Dataset entries =
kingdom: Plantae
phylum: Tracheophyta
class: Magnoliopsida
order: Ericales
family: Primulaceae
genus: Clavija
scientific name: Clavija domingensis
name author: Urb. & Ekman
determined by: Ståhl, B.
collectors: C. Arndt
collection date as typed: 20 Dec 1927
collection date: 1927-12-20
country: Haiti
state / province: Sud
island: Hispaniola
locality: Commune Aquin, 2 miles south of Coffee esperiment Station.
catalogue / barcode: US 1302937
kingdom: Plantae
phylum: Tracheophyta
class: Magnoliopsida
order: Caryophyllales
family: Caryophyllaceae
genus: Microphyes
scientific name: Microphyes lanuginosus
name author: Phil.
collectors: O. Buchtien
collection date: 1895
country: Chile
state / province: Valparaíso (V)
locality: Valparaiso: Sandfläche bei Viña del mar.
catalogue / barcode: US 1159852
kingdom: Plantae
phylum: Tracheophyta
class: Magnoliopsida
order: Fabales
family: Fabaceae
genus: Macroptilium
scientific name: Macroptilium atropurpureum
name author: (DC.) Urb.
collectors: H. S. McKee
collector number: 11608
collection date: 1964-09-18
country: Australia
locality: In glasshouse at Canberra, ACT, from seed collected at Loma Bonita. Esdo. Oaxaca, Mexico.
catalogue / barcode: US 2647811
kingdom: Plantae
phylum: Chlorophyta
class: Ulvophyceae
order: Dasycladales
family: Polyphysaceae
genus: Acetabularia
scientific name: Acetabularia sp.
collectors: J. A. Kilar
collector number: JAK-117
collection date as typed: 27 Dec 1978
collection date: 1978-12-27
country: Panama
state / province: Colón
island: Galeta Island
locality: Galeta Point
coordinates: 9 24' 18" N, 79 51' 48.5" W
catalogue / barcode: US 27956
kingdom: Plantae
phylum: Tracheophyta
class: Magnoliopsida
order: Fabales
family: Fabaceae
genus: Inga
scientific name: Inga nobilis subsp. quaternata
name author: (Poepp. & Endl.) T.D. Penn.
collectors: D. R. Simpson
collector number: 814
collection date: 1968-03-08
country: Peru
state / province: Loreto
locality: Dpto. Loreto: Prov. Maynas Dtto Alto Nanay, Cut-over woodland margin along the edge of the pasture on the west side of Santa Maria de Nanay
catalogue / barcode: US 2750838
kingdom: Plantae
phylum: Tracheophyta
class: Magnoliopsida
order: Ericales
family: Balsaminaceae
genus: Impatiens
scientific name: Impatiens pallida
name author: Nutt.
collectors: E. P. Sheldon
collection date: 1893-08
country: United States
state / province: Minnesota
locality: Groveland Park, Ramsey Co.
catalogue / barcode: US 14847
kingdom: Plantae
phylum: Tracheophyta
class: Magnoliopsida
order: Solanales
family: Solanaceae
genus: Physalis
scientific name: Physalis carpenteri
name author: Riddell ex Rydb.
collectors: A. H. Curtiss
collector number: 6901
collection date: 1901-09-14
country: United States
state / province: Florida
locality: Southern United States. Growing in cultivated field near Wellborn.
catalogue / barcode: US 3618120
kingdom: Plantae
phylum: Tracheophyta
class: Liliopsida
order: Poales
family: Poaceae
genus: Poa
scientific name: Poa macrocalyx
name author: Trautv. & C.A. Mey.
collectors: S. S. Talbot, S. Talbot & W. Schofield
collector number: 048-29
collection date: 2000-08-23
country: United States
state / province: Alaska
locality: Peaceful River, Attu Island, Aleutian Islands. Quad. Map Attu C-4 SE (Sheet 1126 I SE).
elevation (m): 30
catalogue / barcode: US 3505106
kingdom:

Required task =
Copy the listing above without changes, starting with the line that contains "collectors: A. H. Curtiss" and going on through the line that contains "catalogue / barcode: US 3505106".

Exercise result =
collectors: A. H. Curtiss
collector number: 6901
collection date: 1901-09-14
country: United States
state / province: Florida
locality: Southern United States. Growing in cultivated field near Wellborn.
catalogue / barcode: US 3618120
kingdom: Plantae
phylum: Tracheophyta
class: Liliopsida
order: Poales
family: Poaceae
genus: Poa
scientific name: Poa macrocalyx
name author: Trautv. & C.A. Mey.
collectors: S. S. Talbot, S. Talbot & W. Schofield
collector number: 048-29
collection date: 2000-08-23
country: United States
state / province: Alaska
locality: Peaceful River, Attu Island, Aleutian Islands. Quad. Map Attu C-4 SE (Sheet 1126 I SE).
elevation (m): 30
catalogue / barcode: US 3505106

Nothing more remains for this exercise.